*Collected data:*
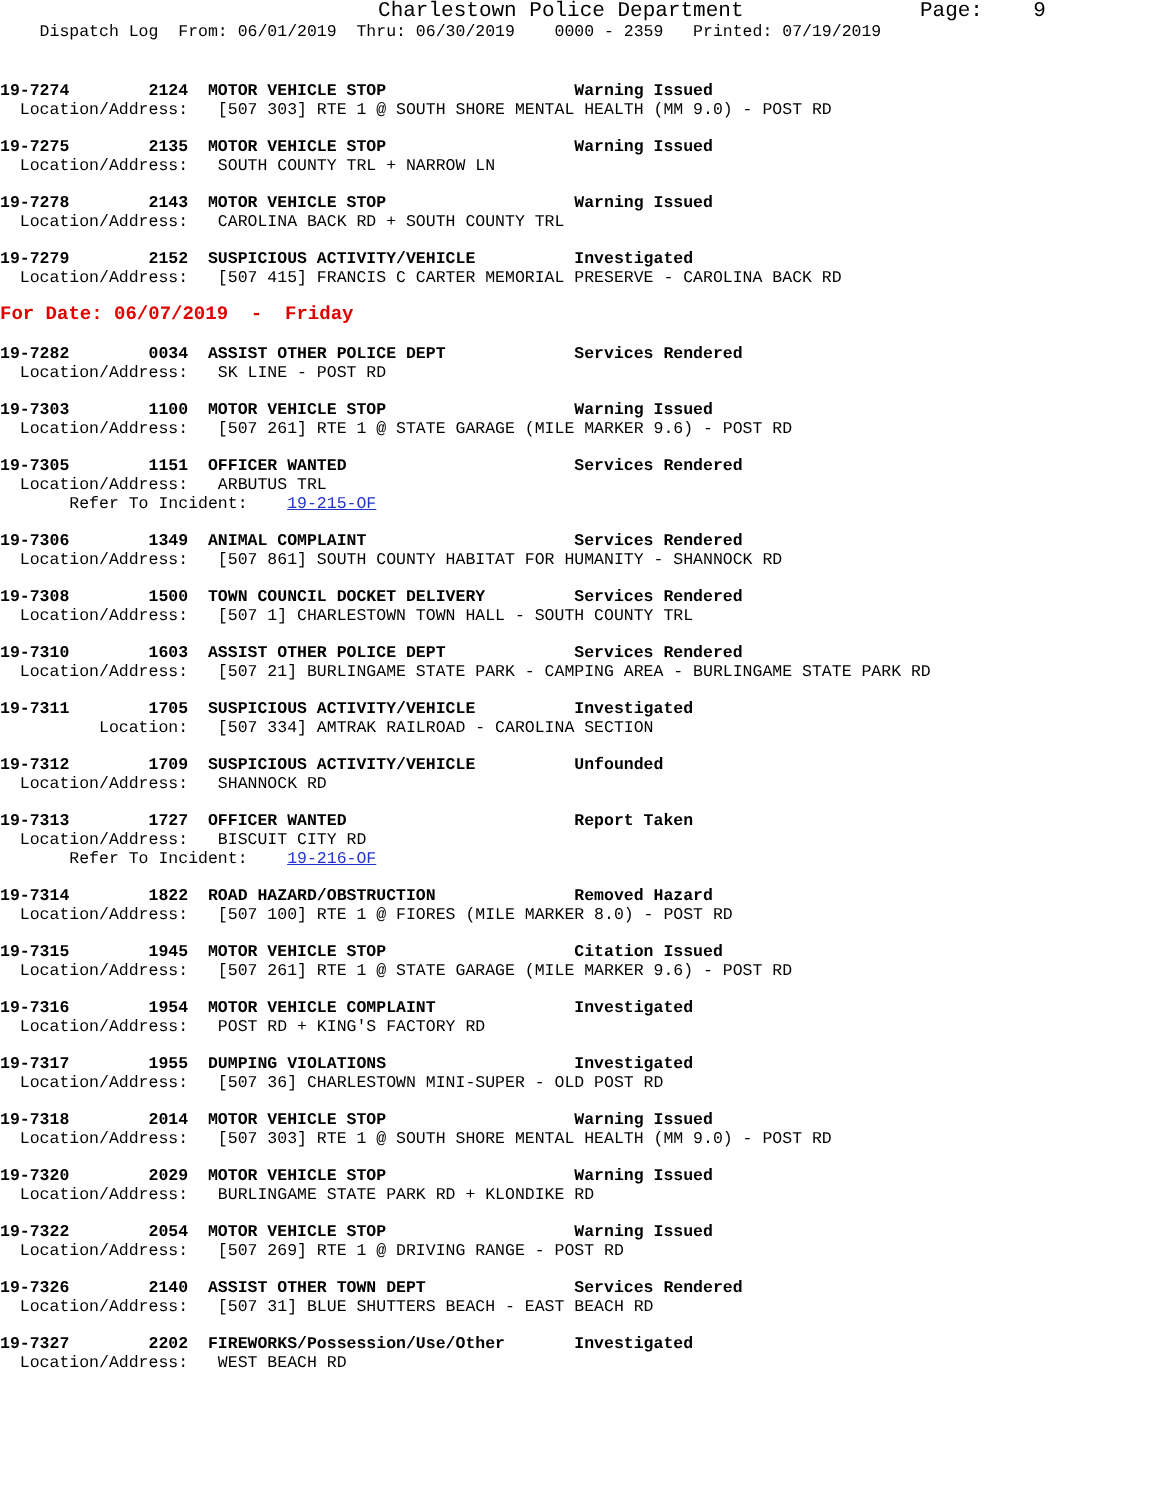Charlestown Police Department Page: 9
Dispatch Log From: 06/01/2019 Thru: 06/30/2019 0000 - 2359 Printed: 07/19/2019
19-7274 2124 MOTOR VEHICLE STOP Warning Issued
Location/Address: [507 303] RTE 1 @ SOUTH SHORE MENTAL HEALTH (MM 9.0) - POST RD
19-7275 2135 MOTOR VEHICLE STOP Warning Issued
Location/Address: SOUTH COUNTY TRL + NARROW LN
19-7278 2143 MOTOR VEHICLE STOP Warning Issued
Location/Address: CAROLINA BACK RD + SOUTH COUNTY TRL
19-7279 2152 SUSPICIOUS ACTIVITY/VEHICLE Investigated
Location/Address: [507 415] FRANCIS C CARTER MEMORIAL PRESERVE - CAROLINA BACK RD
For Date: 06/07/2019 - Friday
19-7282 0034 ASSIST OTHER POLICE DEPT Services Rendered
Location/Address: SK LINE - POST RD
19-7303 1100 MOTOR VEHICLE STOP Warning Issued
Location/Address: [507 261] RTE 1 @ STATE GARAGE (MILE MARKER 9.6) - POST RD
19-7305 1151 OFFICER WANTED Services Rendered
Location/Address: ARBUTUS TRL
Refer To Incident: 19-215-OF
19-7306 1349 ANIMAL COMPLAINT Services Rendered
Location/Address: [507 861] SOUTH COUNTY HABITAT FOR HUMANITY - SHANNOCK RD
19-7308 1500 TOWN COUNCIL DOCKET DELIVERY Services Rendered
Location/Address: [507 1] CHARLESTOWN TOWN HALL - SOUTH COUNTY TRL
19-7310 1603 ASSIST OTHER POLICE DEPT Services Rendered
Location/Address: [507 21] BURLINGAME STATE PARK - CAMPING AREA - BURLINGAME STATE PARK RD
19-7311 1705 SUSPICIOUS ACTIVITY/VEHICLE Investigated
Location: [507 334] AMTRAK RAILROAD - CAROLINA SECTION
19-7312 1709 SUSPICIOUS ACTIVITY/VEHICLE Unfounded
Location/Address: SHANNOCK RD
19-7313 1727 OFFICER WANTED Report Taken
Location/Address: BISCUIT CITY RD
Refer To Incident: 19-216-OF
19-7314 1822 ROAD HAZARD/OBSTRUCTION Removed Hazard
Location/Address: [507 100] RTE 1 @ FIORES (MILE MARKER 8.0) - POST RD
19-7315 1945 MOTOR VEHICLE STOP Citation Issued
Location/Address: [507 261] RTE 1 @ STATE GARAGE (MILE MARKER 9.6) - POST RD
19-7316 1954 MOTOR VEHICLE COMPLAINT Investigated
Location/Address: POST RD + KING'S FACTORY RD
19-7317 1955 DUMPING VIOLATIONS Investigated
Location/Address: [507 36] CHARLESTOWN MINI-SUPER - OLD POST RD
19-7318 2014 MOTOR VEHICLE STOP Warning Issued
Location/Address: [507 303] RTE 1 @ SOUTH SHORE MENTAL HEALTH (MM 9.0) - POST RD
19-7320 2029 MOTOR VEHICLE STOP Warning Issued
Location/Address: BURLINGAME STATE PARK RD + KLONDIKE RD
19-7322 2054 MOTOR VEHICLE STOP Warning Issued
Location/Address: [507 269] RTE 1 @ DRIVING RANGE - POST RD
19-7326 2140 ASSIST OTHER TOWN DEPT Services Rendered
Location/Address: [507 31] BLUE SHUTTERS BEACH - EAST BEACH RD
19-7327 2202 FIREWORKS/Possession/Use/Other Investigated
Location/Address: WEST BEACH RD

*Work instruction:* Go through the entries and copy each line holding the string "Issued".

*Written solution:*
19-7274 2124 MOTOR VEHICLE STOP Warning Issued
19-7275 2135 MOTOR VEHICLE STOP Warning Issued
19-7278 2143 MOTOR VEHICLE STOP Warning Issued
19-7303 1100 MOTOR VEHICLE STOP Warning Issued
19-7315 1945 MOTOR VEHICLE STOP Citation Issued
19-7318 2014 MOTOR VEHICLE STOP Warning Issued
19-7320 2029 MOTOR VEHICLE STOP Warning Issued
19-7322 2054 MOTOR VEHICLE STOP Warning Issued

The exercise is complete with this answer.